Moreover, zip truncates result tuples at the length of the shortest sequence when the argument lengths differ. In the following, we zip together two strings to pick out characters in parallel, but the result has only as many tuples as the length of the shortest sequence:

>>> S1 = 'abc'
>>> S2 = 'xyz123'
>>>
>>> list(zip(S1, S2))
[('a', 'x'), ('b', 'y'), ('c', 'z')]

map equivalence in Python 2.6

In Python 2.X, the related built-in map function pairs items from sequences in a similar fashion, but it pads shorter sequences with None if the argument lengths differ instead of truncating to the shortest length:

>>> S1 = 'abc'
>>> S2 = 'xyz123'

>>> map(None, S1, S2)                        # 2.X only
[('a', 'x'), ('b', 'y'), ('c', 'z'), (None, '1'), (None, '2'), (None,'3')]

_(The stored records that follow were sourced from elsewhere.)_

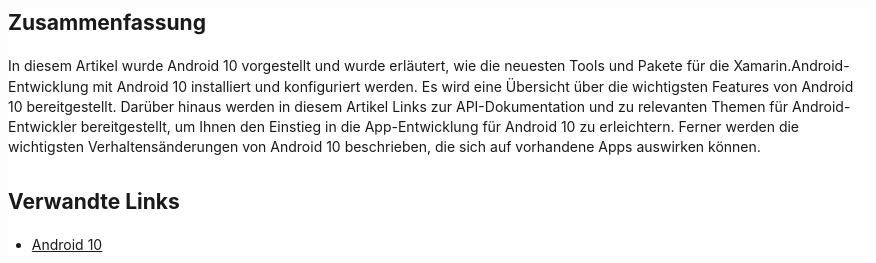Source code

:## <a name="summary"></a>Zusammenfassung

In diesem Artikel wurde Android 10 vorgestellt und wurde erläutert, wie die neuesten Tools und Pakete für die Xamarin.Android-Entwicklung mit Android 10 installiert und konfiguriert werden. Es wird eine Übersicht über die wichtigsten Features von Android 10 bereitgestellt. Darüber hinaus werden in diesem Artikel Links zur API-Dokumentation und zu relevanten Themen für Android-Entwickler bereitgestellt, um Ihnen den Einstieg in die App-Entwicklung für Android 10 zu erleichtern. Ferner werden die wichtigsten Verhaltensänderungen von Android 10 beschrieben, die sich auf vorhandene Apps auswirken können.

## <a name="related-links"></a>Verwandte Links

- [Android 10](https://developer.android.com/about/versions/10)

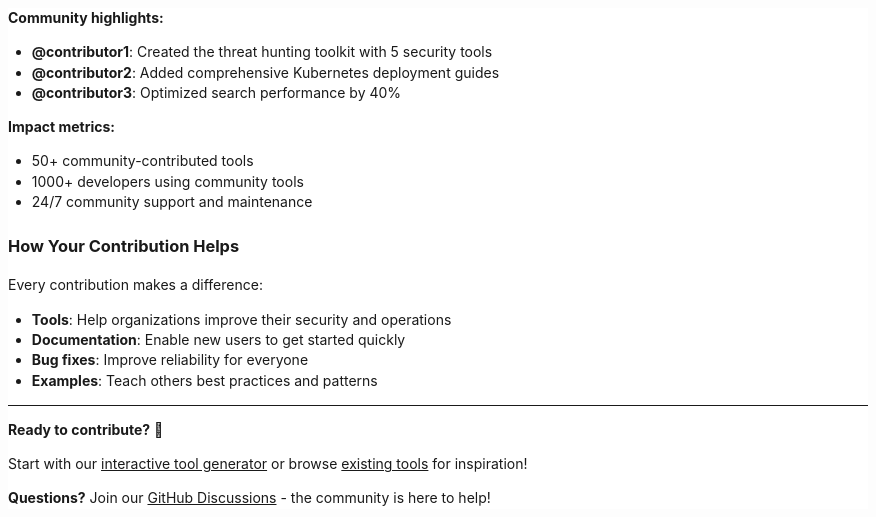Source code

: **Community highlights:**
- **@contributor1**: Created the threat hunting toolkit with 5 security tools
- **@contributor2**: Added comprehensive Kubernetes deployment guides
- **@contributor3**: Optimized search performance by 40%

**Impact metrics:**
- 50+ community-contributed tools
- 1000+ developers using community tools
- 24/7 community support and maintenance

### How Your Contribution Helps

Every contribution makes a difference:
- **Tools**: Help organizations improve their security and operations
- **Documentation**: Enable new users to get started quickly
- **Bug fixes**: Improve reliability for everyone
- **Examples**: Teach others best practices and patterns

---

**Ready to contribute?** 🚀

Start with our [interactive tool generator](../../contrib/scripts/generate_tool.py) or browse [existing tools](../../contrib/tools/) for inspiration!

**Questions?** Join our [GitHub Discussions](https://github.com/your-org/mcp-server-for-splunk/discussions) - the community is here to help!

This example is using a degenerate form of the map built-in, which is no longer supported in 3.0. Normally, map takes a function and one or more sequence arguments and collects the results of calling the function with parallel items taken from the sequence(s). We’ll study map in detail in Chapters 19 and 20, but as a brief example, the following maps the built-in ord function across each item in a string and collects the results (like zip, map is a value generator in 3.0 and so must be passed to list to collect all its results at once):

>>> list(map(ord, 'spam'))
[115, 112, 97, 109]

This works the same as the following loop statement, but is often quicker:

>>> res = []
>>> for c in 'spam': res.append(ord(c))
>>> res
[115, 112, 97, 109]


Note

Version skew note: The degenerate form of map using a function argument of None is no longer supported in Python 3.0, because it largely overlaps with zip (and was, frankly, a bit at odds with map’s function-application purpose). In 3.0, either use zip or write loop code to pad results yourself. We’ll see how to do this in Chapter 20, after we’ve had a chance to study some additional iteration concepts.

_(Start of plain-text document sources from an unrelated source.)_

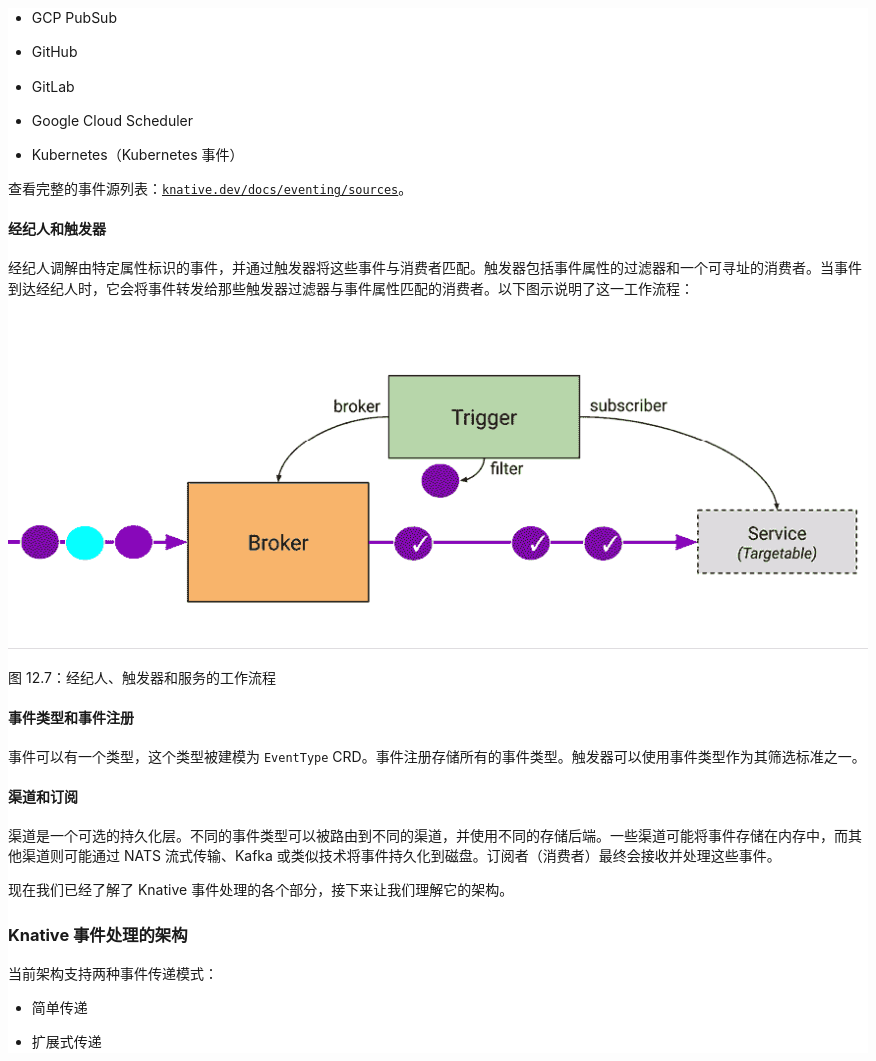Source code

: +   GCP PubSub

+   GitHub

+   GitLab

+   Google Cloud Scheduler

+   Kubernetes（Kubernetes 事件）

查看完整的事件源列表：[`knative.dev/docs/eventing/sources`](https://knative.dev/docs/eventing/sources)。

#### 经纪人和触发器

经纪人调解由特定属性标识的事件，并通过触发器将这些事件与消费者匹配。触发器包括事件属性的过滤器和一个可寻址的消费者。当事件到达经纪人时，它会将事件转发给那些触发器过滤器与事件属性匹配的消费者。以下图示说明了这一工作流程：

![](img/B18998_12_07.png)

图 12.7：经纪人、触发器和服务的工作流程

#### 事件类型和事件注册

事件可以有一个类型，这个类型被建模为 `EventType` CRD。事件注册存储所有的事件类型。触发器可以使用事件类型作为其筛选标准之一。

#### 渠道和订阅

渠道是一个可选的持久化层。不同的事件类型可以被路由到不同的渠道，并使用不同的存储后端。一些渠道可能将事件存储在内存中，而其他渠道则可能通过 NATS 流式传输、Kafka 或类似技术将事件持久化到磁盘。订阅者（消费者）最终会接收并处理这些事件。

现在我们已经了解了 Knative 事件处理的各个部分，接下来让我们理解它的架构。

### Knative 事件处理的架构

当前架构支持两种事件传递模式：

+   简单传递

+   扩展式传递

Dictionary construction with zip

In Chapter 8, I suggested that the zip call used here can also be handy for generating dictionaries when the sets of keys and values must be computed at runtime. Now that we’re becoming proficient with zip, I’ll explain how it relates to dictionary construction. As you’ve learned, you can always create a dictionary by coding a dictionary literal, or by assigning to keys over time:

>>> D1 = {'spam':1, 'eggs':3, 'toast':5}
>>> D1
{'toast': 5, 'eggs': 3, 'spam': 1}

>>> D1 = {}
>>> D1['spam']  = 1
>>> D1['eggs']  = 3
>>> D1['toast'] = 5

What to do, though, if your program obtains dictionary keys and values in lists at runtime, after you’ve coded your script? For example, say you had the following keys and values lists:

>>> keys = ['spam', 'eggs', 'toast']
>>> vals = [1, 3, 5]

One solution for turning those lists into a dictionary would be to zip the lists and step through them in parallel with a for loop:

>>> list(zip(keys, vals))
[('spam', 1), ('eggs', 3), ('toast', 5)]

>>> D2 = {}
>>> for (k, v) in zip(keys, vals): D2[k] = v
...
>>> D2
{'toast': 5, 'eggs': 3, 'spam': 1}

It turns out, though, that in Python 2.2 and later you can skip the for loop altogether and simply pass the zipped keys/values lists to the built-in dict constructor call:

>>> keys = ['spam', 'eggs', 'toast']
>>> vals = [1, 3, 5]

>>> D3 = dict(zip(keys, vals))
>>> D3
{'toast': 5, 'eggs': 3, 'spam': 1}

The built-in name dict is really a type name in Python (you’ll learn more about type names, and subclassing them, in Chapter 31). Calling it achieves something like a list-to-dictionary conversion, but it’s really an object construction request. In the next chapter we’ll explore a related but richer concept, the list comprehension, which builds lists in a single expression; we’ll also revisit 3.0 dictionary comprehensions an alternative to the dict cal for zipped key/value pairs.